#### INPUT FOR THIS TASK ####

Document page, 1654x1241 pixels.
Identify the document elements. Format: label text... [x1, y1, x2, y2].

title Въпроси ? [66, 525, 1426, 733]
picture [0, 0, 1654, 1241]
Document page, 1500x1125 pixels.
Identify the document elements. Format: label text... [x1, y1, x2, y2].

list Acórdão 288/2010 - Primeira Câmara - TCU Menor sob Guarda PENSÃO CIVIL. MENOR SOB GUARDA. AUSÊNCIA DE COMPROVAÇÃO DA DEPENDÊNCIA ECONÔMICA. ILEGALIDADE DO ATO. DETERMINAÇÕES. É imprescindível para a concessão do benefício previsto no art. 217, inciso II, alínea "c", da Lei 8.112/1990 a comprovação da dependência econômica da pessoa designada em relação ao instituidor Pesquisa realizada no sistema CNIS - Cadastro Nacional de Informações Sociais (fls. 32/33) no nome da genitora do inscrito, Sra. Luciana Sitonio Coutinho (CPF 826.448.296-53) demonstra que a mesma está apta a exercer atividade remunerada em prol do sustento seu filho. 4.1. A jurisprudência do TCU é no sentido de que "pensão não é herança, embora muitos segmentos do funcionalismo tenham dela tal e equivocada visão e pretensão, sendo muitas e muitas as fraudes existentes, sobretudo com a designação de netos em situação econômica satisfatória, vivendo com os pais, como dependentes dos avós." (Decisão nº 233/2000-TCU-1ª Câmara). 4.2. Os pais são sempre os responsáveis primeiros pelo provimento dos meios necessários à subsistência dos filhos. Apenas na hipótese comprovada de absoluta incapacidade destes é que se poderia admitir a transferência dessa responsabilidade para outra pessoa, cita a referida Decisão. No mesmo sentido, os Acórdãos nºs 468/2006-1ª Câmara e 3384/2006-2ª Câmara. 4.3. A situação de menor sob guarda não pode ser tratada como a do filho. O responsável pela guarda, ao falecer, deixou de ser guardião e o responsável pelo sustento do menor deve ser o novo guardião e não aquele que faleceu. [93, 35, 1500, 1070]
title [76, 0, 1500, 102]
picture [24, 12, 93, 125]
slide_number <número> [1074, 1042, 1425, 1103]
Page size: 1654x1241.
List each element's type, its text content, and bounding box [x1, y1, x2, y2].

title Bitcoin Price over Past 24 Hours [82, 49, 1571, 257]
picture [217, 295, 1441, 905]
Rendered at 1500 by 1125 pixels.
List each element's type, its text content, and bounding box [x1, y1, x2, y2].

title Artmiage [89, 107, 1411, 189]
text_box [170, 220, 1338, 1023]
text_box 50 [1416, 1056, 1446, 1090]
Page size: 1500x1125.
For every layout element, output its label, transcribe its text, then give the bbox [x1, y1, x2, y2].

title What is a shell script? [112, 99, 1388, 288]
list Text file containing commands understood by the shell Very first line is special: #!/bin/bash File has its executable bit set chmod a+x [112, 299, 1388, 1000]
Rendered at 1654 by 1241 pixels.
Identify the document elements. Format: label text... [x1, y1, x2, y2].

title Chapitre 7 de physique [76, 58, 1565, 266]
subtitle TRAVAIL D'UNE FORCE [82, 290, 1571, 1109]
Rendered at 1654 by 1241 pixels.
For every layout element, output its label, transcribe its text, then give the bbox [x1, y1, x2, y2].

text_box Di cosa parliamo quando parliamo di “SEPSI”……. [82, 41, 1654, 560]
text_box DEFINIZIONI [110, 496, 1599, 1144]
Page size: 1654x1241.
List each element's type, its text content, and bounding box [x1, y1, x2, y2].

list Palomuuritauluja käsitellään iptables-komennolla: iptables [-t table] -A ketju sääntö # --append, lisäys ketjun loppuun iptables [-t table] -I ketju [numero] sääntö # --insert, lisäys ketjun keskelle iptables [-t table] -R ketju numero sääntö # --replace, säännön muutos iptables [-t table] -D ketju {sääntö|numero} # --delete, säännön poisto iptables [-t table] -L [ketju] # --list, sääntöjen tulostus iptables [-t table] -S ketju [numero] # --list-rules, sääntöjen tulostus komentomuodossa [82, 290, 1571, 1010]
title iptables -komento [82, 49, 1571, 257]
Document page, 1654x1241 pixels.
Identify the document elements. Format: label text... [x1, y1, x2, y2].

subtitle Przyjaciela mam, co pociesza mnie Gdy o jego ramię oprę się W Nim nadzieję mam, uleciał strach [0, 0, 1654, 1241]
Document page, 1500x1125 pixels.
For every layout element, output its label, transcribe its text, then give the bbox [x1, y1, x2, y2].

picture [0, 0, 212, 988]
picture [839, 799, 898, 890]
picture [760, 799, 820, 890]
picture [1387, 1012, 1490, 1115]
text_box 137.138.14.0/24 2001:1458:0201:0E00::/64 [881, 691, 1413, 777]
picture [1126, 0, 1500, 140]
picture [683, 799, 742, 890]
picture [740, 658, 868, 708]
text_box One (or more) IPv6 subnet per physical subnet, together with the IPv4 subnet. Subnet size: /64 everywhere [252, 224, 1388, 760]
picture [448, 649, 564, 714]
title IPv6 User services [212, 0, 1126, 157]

####

* _WRITTEN EXERCISE_
Please copy the items from the very beginning through the line with "picture [0, 0, 1654, 1241]", swapping "Identify" for "Detect" and keeping everything else the same.

* _RESULT_
Document page, 1654x1241 pixels.
Detect the document elements. Format: label text... [x1, y1, x2, y2].

title Въпроси ? [66, 525, 1426, 733]
picture [0, 0, 1654, 1241]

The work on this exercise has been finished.